In cinema, you see an elusion when in Hitchcock’s Vertigo (1958) Jimmy Stewart loses his love—he then sees a woman on the street who resembles her and remakes her in the image of his lost love. It turns out, due to criminal activities behind the scenes, the woman is his lost love—there’s the love, the “resembled love”, and the remade love that is his love pretending to be his love; a threefold circular elusion that eats its own tail.
Westerners also live in an elusion, especially as regards women and blacks. A feminist society requires that men pretend women are in charge, whereas everyone knows men are in charge and yet, in many cases, men are rewarded for acting like women (Prince Harry) or becoming actual women (transgenderism). “I don’t know what I’d do without my wife” (have fun, probably—but there’s also a joke that she’s in charge “she keeps me honest” etc; except she’s not—except in the divorce court, where the decisions always favour the woman, although the court’s decisions are made and enforced by men; elusion of female control—and that raises the question as to which men are behind all this and from which race).
You see this elusion worked out in material terms when you see an advert for a water company or other utility on the side of the company’s van: there’s a smiling black engineer, perhaps with a white female boss—and then you look at the gang at work on the road behind the van and it’s seven white guys in orange fluorescent jackets (plus one black guy who has obviously been hired because he’s black).
This is an elusion: if you look at the van you think “everything important is done by women and blacks” and yet it’s done by white blokes and yet if you asked them they’d probably say, “We’re really proud of our diversity, it’s crucial to our success as a service—we couldn’t function without it” (if we assume they have had a little corporate induction about that, or there’s a press officer with them; if you ask the uninducted they’d just say, “I don’t know about that, mate, not sure what you mean,” because they know better than to get in trouble, it being more than your job’s worth to challenge a myth—they crucify you for that).
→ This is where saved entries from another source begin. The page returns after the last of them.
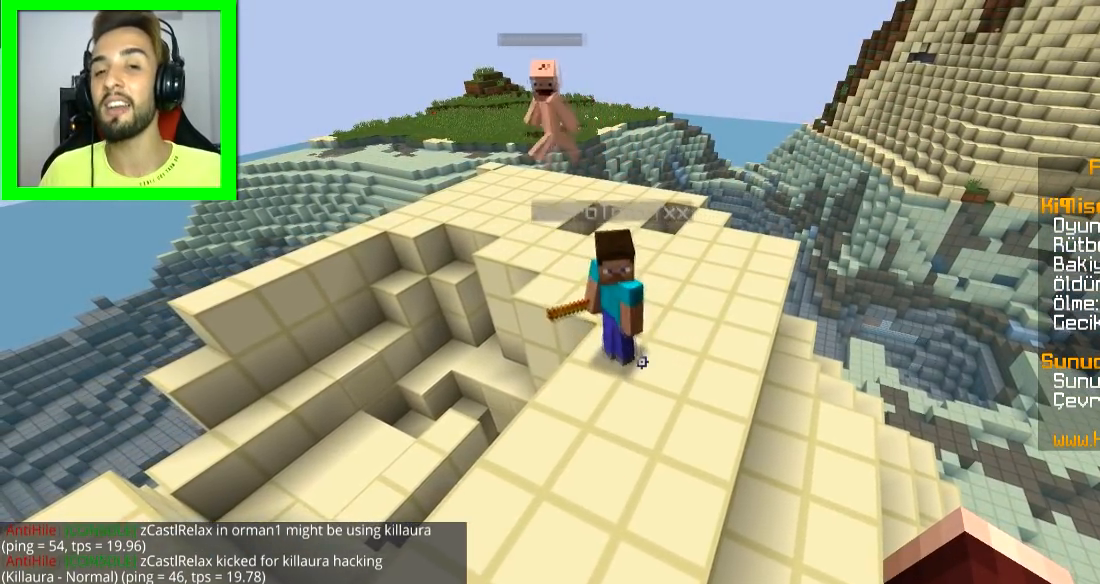
{"keys": ["a", "w"], "mouse": [], "events": [[400, "w", "down"], [500, "a", "down"]]}
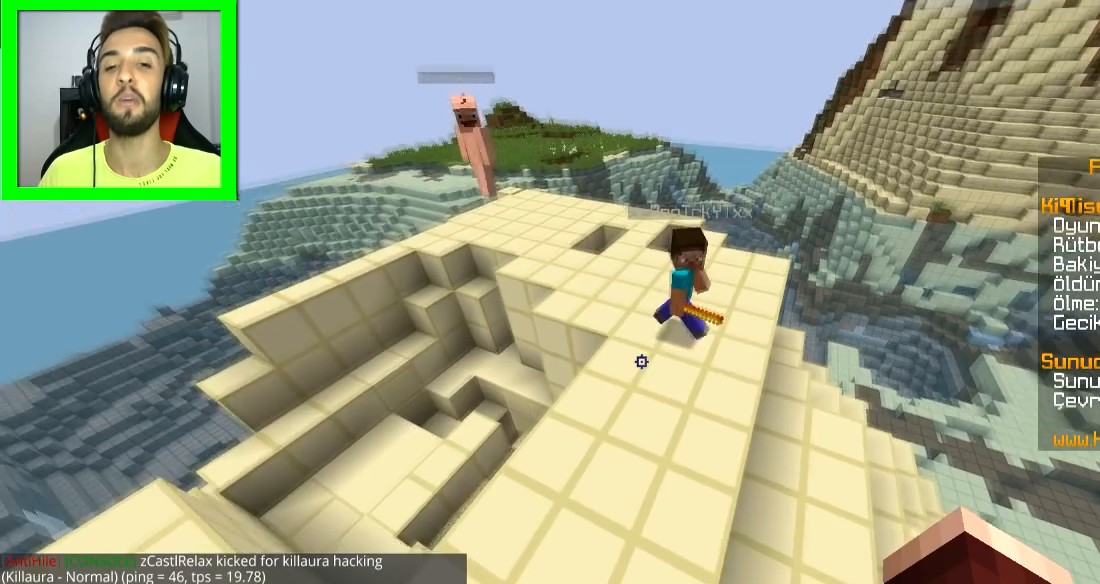
{"keys": [], "mouse": [], "events": [[150, "a", "up"], [150, "w", "up"]]}
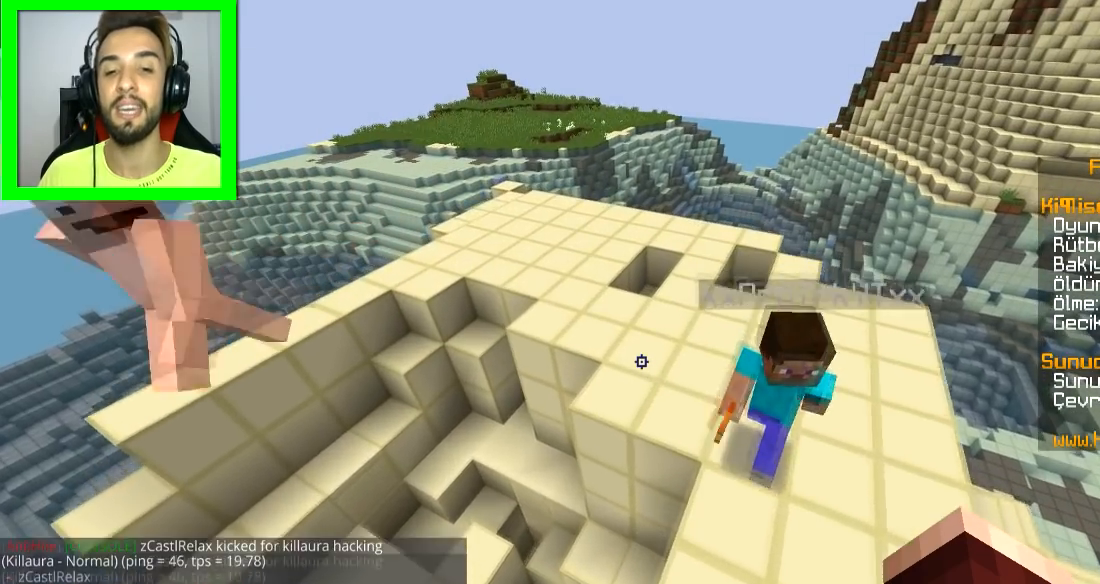
{"keys": [], "mouse": [], "events": []}
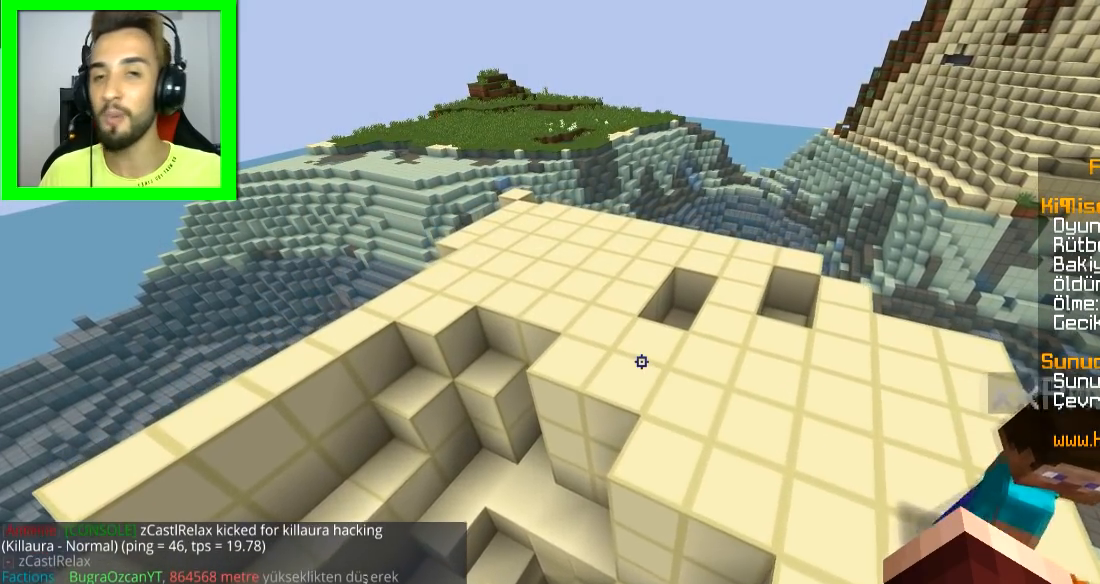
{"keys": [], "mouse": [], "events": []}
So we do the work, but we pretend you do the work and perhaps, at the same time, we pretend in the way we behave to be feminine or listen to rap music and “act black” on the weekend; we pretend to be you while you pretend to be us, yet we’re still us—do you follow? We’re in charge but we pretend you’re in charge but really you’re in a subordinate position—you’re in charge because you’re not in charge.
You have to wonder what cost this mythology is going to exact in the long term, since, as people like to say, it’s gaslighting on multiple levels for all parties concerned—a bit like Stewart in Vertigo people start to lose track as regards who is pretending to be who; and that also raises the question, “Who’s doing the *real work* here?” (and what happens if we get so confused we forget to do it). I mean, Prince Harry is supposed to be a *victim*; but he’s not (although except he is, just not in the way he presents himself to be).
The image remakes reality—when you put the black and the woman on the side of the van you yourself will eventually vanish, if you’re a white man (it’s a spell to make that happen—magic is real); and when that happens the elusion, the snake with its own tail in its mouth, will have come undone—and that’s called Ragnarök in Norse mythology (twilight of the gods).